Introduction
Genomalysis is a Java application currently implemented for Windows that allows users to perform data mining and viewing operations on the proteomes and Genomes of various species. The project aims to provide a rich graphical user interface with which end users can mine for and analyze sequences of interest. Currently, Genomalysis can open, parse, and perform mining functions on files containing genomic and proteomic data in FASTA format. The project aims to provide an extensible mechanism to do bulk processing on sequence data in order to facilitate gene discovery and characterization efforts. The idea for Genomalysis was thought up by Benjamin Patterson, a master's level biologist who studied at Humboldt State University. Some of the research that was facilitated by Genomalysis is mentioned in his master's thesis (PDF 1MB). The original implementation of code in Java/Swing was done by Wolfgang Meyers.
Data mining
Currently in Genomalysis, data mining consists of selecting and configuring a set of sequence filters that will be applied to sequences in an input file. When the filters are executed, sequences are tested against each filter in turn, and receive a pass/fail response at each step. Sequences that receive a pass response from all filters are written to an output file. Here is a list of sequence filters that are currently implemented in Genomalysis:
- Secretion Signal Filter: This filter tests for predicted secretion signals and their associated cleavage sites in protein sequences using the PrediSi algorithm. There are three implementations of this filter in Genomalysis: one for sequences from Gram negative bacteria, one for sequences from Gram positive bacteria, and one for sequences from eukaryotic cells. The PrediSi algorithm was developed by Hiller et al.
- Clustal Omega Filter: This allows the user to filter protein or DNA sequences based on various
parameters of alignment to a known sequence, parameters such as total number of identities,
strong groups and weak groups. Additional information about Clustal can be found at their web
page:
http://www.clustal.org/ - Regex Filter: This filter allows the user to apply regular expressions to test protein or DNA sequences. If you are unfamiliar with regular expressions, then read "A Primer on Regex" at the end of the filters section of the Genomalysis user guide.

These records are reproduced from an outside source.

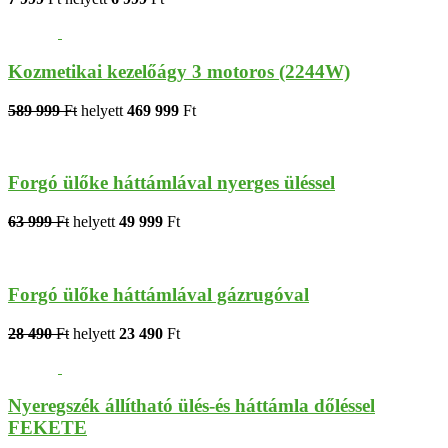
Kozmetikai kezelőágy 3 motoros (2244W)
589 999
Ft
helyett
469 999
Ft
Forgó ülőke háttámlával nyerges üléssel
63 999
Ft
helyett
49 999
Ft
Forgó ülőke háttámlával gázrugóval
28 490
Ft
helyett
23 490
Ft
Nyeregszék állítható ülés-és háttámla dőléssel
FEKETE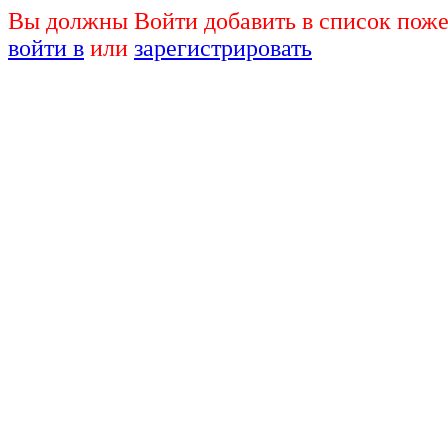
Вы должны Войти добавить в список поже
войти в
или
зарегистрировать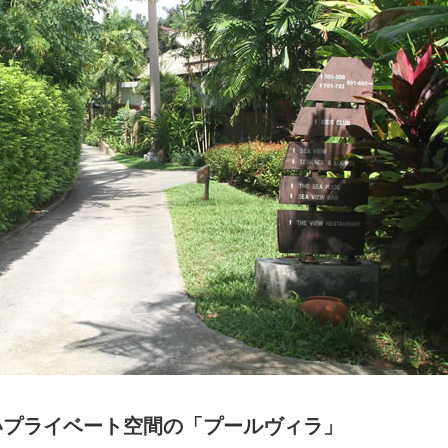
いプライベート空間の「プールヴィラ」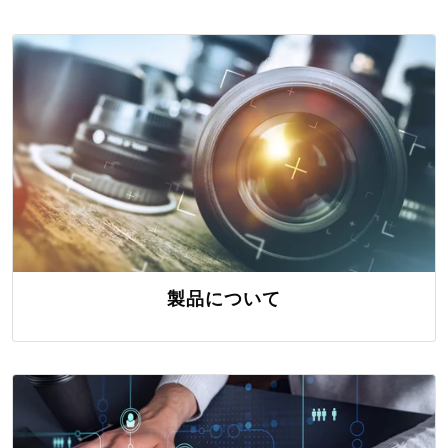
製品について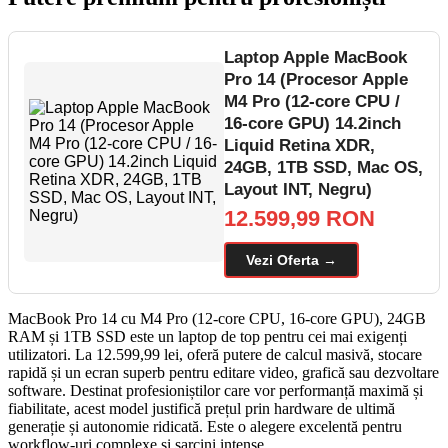
Laptop Apple MacBook
Pro 14 (Procesor Apple
M4 Pro (12-core CPU /
16-core GPU) 14.2inch
Liquid Retina XDR,
24GB, 1TB SSD, Mac OS,
Layout INT, Negru)
12.599,99 RON
Vezi Oferta →
MacBook Pro 14 cu M4 Pro (12-core CPU, 16-core GPU), 24GB
RAM și 1TB SSD este un laptop de top pentru cei mai exigenți
utilizatori. La 12.599,99 lei, oferă putere de calcul masivă, stocare
rapidă și un ecran superb pentru editare video, grafică sau dezvoltare
software. Destinat profesioniștilor care vor performanță maximă și
fiabilitate, acest model justifică prețul prin hardware de ultimă
generație și autonomie ridicată. Este o alegere excelentă pentru
workflow-uri complexe și sarcini intense.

- Transmembrane Prediction Filter: This filter tests protein sequences for predicted transmembrane segments using the single sequence version of the TMAP algorithm. The filter can be configured to find sequences that have a minimum and maximum number of transmembrane segments. The TMAP algorithm was developed by Persson and Argos.

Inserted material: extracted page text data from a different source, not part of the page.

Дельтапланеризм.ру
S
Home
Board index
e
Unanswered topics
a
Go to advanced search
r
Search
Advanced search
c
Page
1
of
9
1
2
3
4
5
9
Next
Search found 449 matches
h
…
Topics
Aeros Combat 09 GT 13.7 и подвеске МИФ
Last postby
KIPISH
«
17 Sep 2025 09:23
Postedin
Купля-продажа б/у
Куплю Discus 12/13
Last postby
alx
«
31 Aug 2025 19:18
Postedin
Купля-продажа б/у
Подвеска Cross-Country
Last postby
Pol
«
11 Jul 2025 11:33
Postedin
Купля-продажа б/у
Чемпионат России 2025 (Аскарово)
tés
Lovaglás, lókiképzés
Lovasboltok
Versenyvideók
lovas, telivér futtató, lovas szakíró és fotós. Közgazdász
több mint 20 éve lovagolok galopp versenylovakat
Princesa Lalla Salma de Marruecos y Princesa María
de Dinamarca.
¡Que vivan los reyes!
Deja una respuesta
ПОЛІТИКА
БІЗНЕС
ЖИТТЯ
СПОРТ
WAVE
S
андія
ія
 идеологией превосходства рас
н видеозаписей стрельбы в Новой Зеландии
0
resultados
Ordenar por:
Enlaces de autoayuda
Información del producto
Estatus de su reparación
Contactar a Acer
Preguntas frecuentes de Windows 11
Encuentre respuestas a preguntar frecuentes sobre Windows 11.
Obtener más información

- Sequence Length Filter: This filter tests protein or DNA sequences based on the number of monomers they contain. Sequences pass the filter if they are between a user designated minimum and maximum length.
Sequence Viewing
Currently, Genomalysis can be used to view sequences that are contained in a FASTA formatted file. When such a file is opened, Genomalysis will display the number of sequences that the file contains and give you a list of the contained sequences with with you can select individual sequences for viewing.